Between that, going back and forth between pediatrician and school district for BD2 so she can indeed attend school tomorrow, having my printer run out of ink completely when the urgently needed document was faxed, finding an alternative fax number (thanks, DH!), going to the favorite local department store (the one with the red circle and a red dot in the middle) to buy said ink, finding lots of other things, and getting BD1 from school friend's house because we had to return to the store to find BD2's shoe left in the shopping cart, I feel as if I've actually done something today. Add all that to then phoning the mechanic to find out when I can take my car in (again) for tires and an alignment this time, planning for our trip this weekend, advocating for my father and the lack of help he got last night when he nearly fell attempting to return dishes to the kitchen (long story), getting BD2 to take a nap (done by the ride home from the "lost shoe" store), while I assemble the 3rd shelving unit and empty the car from the original shopping trip, I should feel accomplished indeed.
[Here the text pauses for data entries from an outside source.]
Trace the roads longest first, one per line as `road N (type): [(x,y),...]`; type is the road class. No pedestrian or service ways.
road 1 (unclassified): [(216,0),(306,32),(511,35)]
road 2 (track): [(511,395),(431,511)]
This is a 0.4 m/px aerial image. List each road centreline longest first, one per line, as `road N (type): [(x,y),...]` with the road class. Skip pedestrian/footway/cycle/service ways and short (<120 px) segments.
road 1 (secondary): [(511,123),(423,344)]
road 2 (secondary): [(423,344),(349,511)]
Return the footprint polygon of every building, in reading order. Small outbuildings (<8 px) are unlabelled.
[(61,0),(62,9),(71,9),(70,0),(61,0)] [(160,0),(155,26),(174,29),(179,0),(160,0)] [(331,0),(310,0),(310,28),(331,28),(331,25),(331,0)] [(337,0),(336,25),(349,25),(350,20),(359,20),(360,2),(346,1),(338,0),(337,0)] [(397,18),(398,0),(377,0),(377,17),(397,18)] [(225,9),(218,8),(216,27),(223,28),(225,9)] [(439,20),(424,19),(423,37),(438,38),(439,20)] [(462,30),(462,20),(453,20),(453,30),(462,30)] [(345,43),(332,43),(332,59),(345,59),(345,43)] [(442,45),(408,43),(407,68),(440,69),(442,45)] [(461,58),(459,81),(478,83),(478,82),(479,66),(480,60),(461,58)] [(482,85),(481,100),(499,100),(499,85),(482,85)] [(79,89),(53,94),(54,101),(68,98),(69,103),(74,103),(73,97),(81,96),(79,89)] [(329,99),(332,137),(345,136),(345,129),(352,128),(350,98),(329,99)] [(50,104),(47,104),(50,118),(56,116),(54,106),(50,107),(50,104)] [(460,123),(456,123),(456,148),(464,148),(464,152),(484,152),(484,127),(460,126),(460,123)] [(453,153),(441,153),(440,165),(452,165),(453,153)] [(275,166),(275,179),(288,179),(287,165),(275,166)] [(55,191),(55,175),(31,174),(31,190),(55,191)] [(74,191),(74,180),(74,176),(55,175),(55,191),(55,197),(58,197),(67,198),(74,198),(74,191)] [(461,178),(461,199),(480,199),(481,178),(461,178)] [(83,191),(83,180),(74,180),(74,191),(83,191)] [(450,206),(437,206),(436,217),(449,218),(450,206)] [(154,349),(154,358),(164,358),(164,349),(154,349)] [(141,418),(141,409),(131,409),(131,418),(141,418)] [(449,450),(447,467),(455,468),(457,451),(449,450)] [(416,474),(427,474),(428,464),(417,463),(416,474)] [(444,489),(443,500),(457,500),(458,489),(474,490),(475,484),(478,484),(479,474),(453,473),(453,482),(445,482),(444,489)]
However, I look at my home and my sewing is still out, having done none of that today, yesterday's newspaper is still on the front sofa, mostly unread, the three boxes of paperwork left to me to deal with by my parents is still on the front room floor, and I'm not sure if I can see the dining room table top or not, it's got so much school paperwork on it. I feel undone even though I've been thoroughly busy all day.

Ok, maybe not this past twenty minutes as I've typed this, but most of the day I've been very busy. Now it's mostly time to get ready for tomorrow, but there is still so much to do today. My mind cannot embrace this part of my life nor enjoy it.

There is so much more to this brain dump, but I'll save you from all that.

-me


Monday, September 06, 2004

PLAYROOM!!!

Wow. I haven't been here for awhile. At least it's been because we've been busy with everything. BD1 started soccer, Dear Old Dad always wants me to take him somewhere; not anywhere in particular, but just anywhere. BD2 is busy just being here--jumps, hops, speaks in full sentences clearly, plays computer games, loves Dora the Explorer, just doesn't stop. Besides all that, my computer freezes every few minutes and takes it's lovely time unfreezing. So writing becomes more frustrating then enjoyable.

I've been attempting to re-organize myself, and trying to get my dh to help with the play room.

Well, today (Yee haw!!)the whole family helped empty the room into sections in the garage, in true Mission Organization fashion. The empty garage has been transformed. The entire contents of the playroom are now categorized in stacks: Games, Puzzles, Dolls, Photos and Projects, Books, Trash, Donations, Other Rooms and Wall Stuff. My very dear husband did so much to help--I could not have done it by myself.

This afternoon we plan to put things back--after the shelving unit is assembled and up. Then we can fill it with the books, games and puzzles, find a place for the dolls, dress-up, doctor's crash cart, and hang the pictures. We can actually see the floor!

I am so excited to actually be doing this project--maybe I'll be able to focus on others now!

Lunch just now came into the house--I'm going to eat and get back to work!